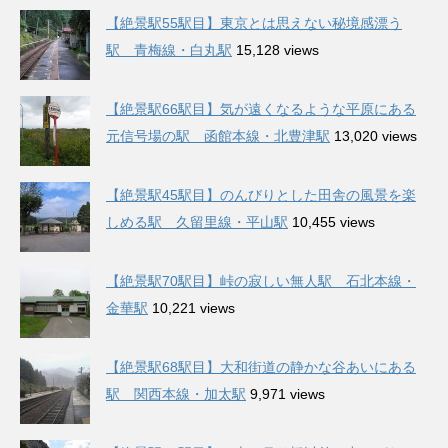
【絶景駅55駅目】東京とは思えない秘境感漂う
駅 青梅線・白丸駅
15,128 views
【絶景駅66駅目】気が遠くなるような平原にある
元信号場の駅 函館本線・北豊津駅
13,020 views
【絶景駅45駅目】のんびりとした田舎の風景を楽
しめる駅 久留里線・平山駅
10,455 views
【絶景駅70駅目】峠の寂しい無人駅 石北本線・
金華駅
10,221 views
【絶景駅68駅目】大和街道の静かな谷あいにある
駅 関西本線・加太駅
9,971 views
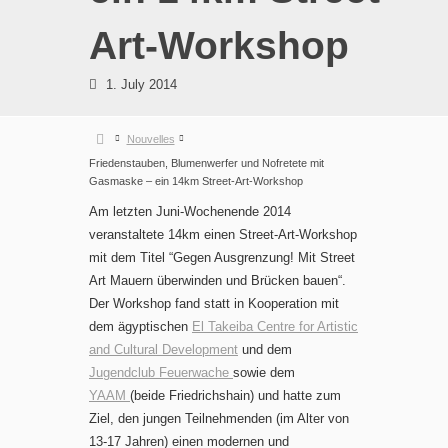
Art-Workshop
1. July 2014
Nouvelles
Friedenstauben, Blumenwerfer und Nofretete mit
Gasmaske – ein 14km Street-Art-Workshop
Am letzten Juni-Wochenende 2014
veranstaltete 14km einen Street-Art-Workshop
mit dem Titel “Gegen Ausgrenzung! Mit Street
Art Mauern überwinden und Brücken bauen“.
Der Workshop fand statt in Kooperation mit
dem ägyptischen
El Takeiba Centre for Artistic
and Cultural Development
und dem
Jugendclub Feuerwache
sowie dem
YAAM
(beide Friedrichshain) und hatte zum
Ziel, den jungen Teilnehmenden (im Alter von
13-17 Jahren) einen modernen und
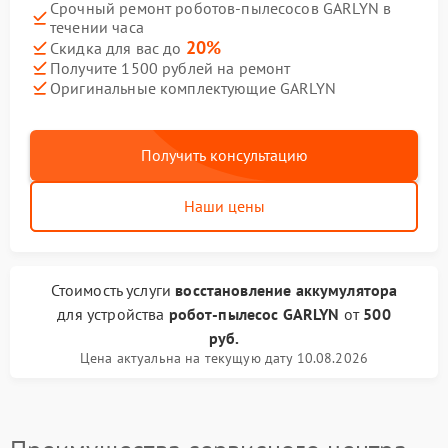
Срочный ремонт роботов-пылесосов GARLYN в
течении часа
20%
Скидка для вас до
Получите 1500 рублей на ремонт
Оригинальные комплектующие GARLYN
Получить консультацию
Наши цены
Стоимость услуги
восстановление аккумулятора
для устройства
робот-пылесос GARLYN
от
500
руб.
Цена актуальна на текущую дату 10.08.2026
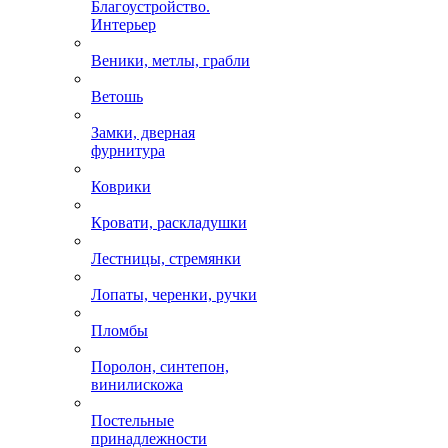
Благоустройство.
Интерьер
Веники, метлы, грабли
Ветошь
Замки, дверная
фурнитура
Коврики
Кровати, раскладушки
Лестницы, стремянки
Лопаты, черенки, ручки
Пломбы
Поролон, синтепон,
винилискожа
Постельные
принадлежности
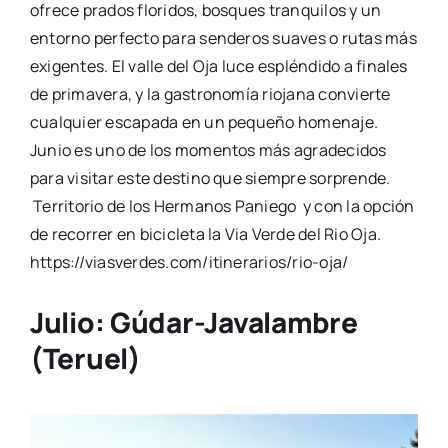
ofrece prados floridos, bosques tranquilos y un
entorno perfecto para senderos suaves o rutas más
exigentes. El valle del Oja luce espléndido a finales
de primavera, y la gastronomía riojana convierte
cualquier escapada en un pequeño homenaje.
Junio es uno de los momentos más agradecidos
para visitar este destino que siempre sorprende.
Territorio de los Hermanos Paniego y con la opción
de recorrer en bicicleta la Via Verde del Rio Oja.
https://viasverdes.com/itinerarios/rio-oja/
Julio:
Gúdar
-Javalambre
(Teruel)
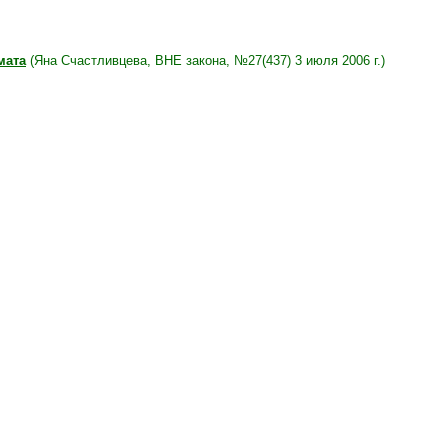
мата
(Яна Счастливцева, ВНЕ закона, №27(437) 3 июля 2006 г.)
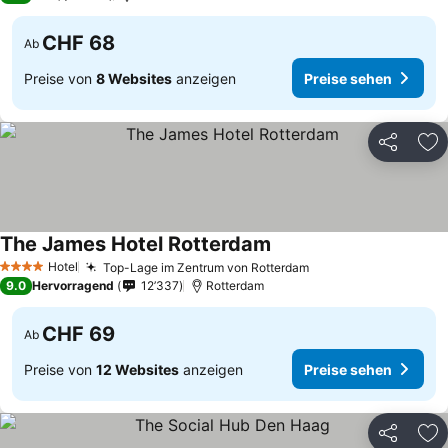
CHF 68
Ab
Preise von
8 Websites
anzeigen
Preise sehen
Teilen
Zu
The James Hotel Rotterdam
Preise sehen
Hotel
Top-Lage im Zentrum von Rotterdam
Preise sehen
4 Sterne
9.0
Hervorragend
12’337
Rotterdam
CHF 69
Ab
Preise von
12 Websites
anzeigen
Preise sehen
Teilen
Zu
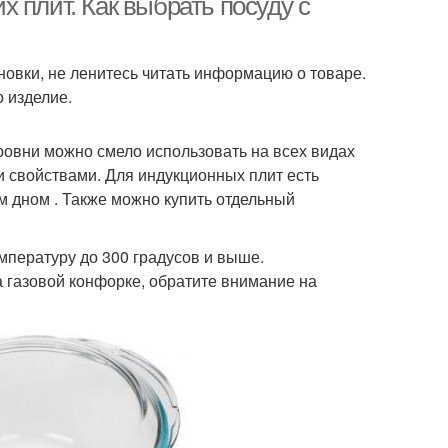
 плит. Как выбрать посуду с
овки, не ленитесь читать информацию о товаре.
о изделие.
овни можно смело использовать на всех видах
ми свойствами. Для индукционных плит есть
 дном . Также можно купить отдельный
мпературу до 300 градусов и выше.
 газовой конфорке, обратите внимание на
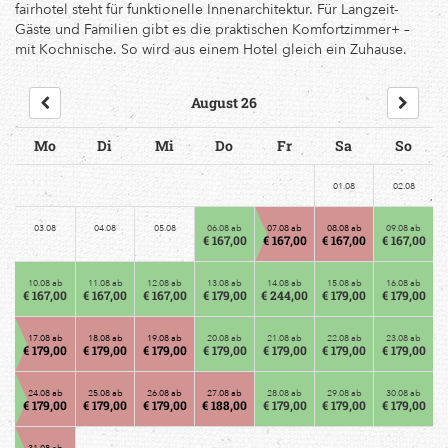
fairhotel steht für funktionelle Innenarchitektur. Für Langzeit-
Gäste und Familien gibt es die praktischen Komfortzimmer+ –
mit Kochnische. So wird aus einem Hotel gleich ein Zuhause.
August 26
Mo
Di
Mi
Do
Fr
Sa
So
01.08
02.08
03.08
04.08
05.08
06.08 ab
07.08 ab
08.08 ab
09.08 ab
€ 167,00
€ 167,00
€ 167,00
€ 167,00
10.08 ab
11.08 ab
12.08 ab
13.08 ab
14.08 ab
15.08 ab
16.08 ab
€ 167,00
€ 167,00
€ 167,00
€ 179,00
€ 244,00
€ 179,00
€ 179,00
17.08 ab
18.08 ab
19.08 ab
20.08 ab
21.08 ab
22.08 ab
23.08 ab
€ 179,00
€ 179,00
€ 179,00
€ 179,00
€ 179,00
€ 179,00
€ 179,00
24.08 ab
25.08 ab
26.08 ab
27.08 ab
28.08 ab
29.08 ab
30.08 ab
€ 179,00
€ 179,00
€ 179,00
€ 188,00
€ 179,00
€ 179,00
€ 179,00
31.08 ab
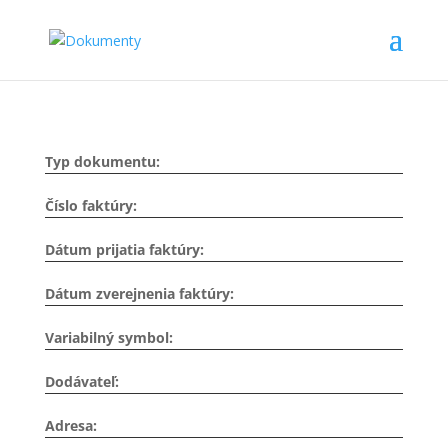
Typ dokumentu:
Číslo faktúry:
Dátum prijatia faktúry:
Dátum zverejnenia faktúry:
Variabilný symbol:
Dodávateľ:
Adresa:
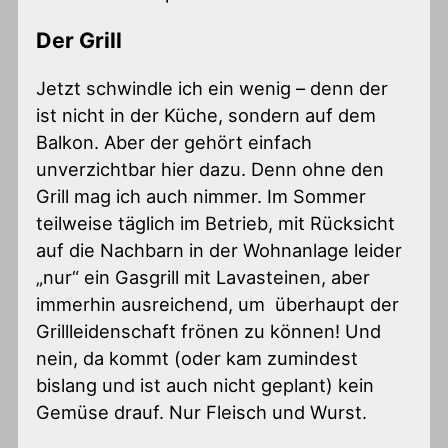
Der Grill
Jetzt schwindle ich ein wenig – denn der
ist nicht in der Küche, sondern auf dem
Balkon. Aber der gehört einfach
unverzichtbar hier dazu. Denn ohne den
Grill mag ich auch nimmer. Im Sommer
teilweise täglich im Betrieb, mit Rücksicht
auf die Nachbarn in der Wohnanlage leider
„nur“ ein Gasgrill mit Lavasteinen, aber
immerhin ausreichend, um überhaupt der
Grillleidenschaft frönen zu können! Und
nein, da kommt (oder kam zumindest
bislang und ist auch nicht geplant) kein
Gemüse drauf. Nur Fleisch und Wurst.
□ □ □ □
### About this task
From the first line above through the line containing "восстановление аккумулятора", copy everything exactly, without the pictures.

### Exercise output
【絶景駅55駅目】東京とは思えない秘境感漂う
駅 青梅線・白丸駅
15,128 views
【絶景駅66駅目】気が遠くなるような平原にある
元信号場の駅 函館本線・北豊津駅
13,020 views
【絶景駅45駅目】のんびりとした田舎の風景を楽
しめる駅 久留里線・平山駅
10,455 views
【絶景駅70駅目】峠の寂しい無人駅 石北本線・
金華駅
10,221 views
【絶景駅68駅目】大和街道の静かな谷あいにある
駅 関西本線・加太駅
9,971 views
Art-Workshop
1. July 2014
Nouvelles
Friedenstauben, Blumenwerfer und Nofretete mit
Gasmaske – ein 14km Street-Art-Workshop
Am letzten Juni-Wochenende 2014
veranstaltete 14km einen Street-Art-Workshop
mit dem Titel “Gegen Ausgrenzung! Mit Street
Art Mauern überwinden und Brücken bauen“.
Der Workshop fand statt in Kooperation mit
dem ägyptischen
El Takeiba Centre for Artistic
and Cultural Development
und dem
Jugendclub Feuerwache
sowie dem
YAAM
(beide Friedrichshain) und hatte zum
Ziel, den jungen Teilnehmenden (im Alter von
13-17 Jahren) einen modernen und
Срочный ремонт роботов-пылесосов GARLYN в
течении часа
20%
Скидка для вас до
Получите 1500 рублей на ремонт
Оригинальные комплектующие GARLYN
Получить консультацию
Наши цены
Стоимость услуги
восстановление аккумулятора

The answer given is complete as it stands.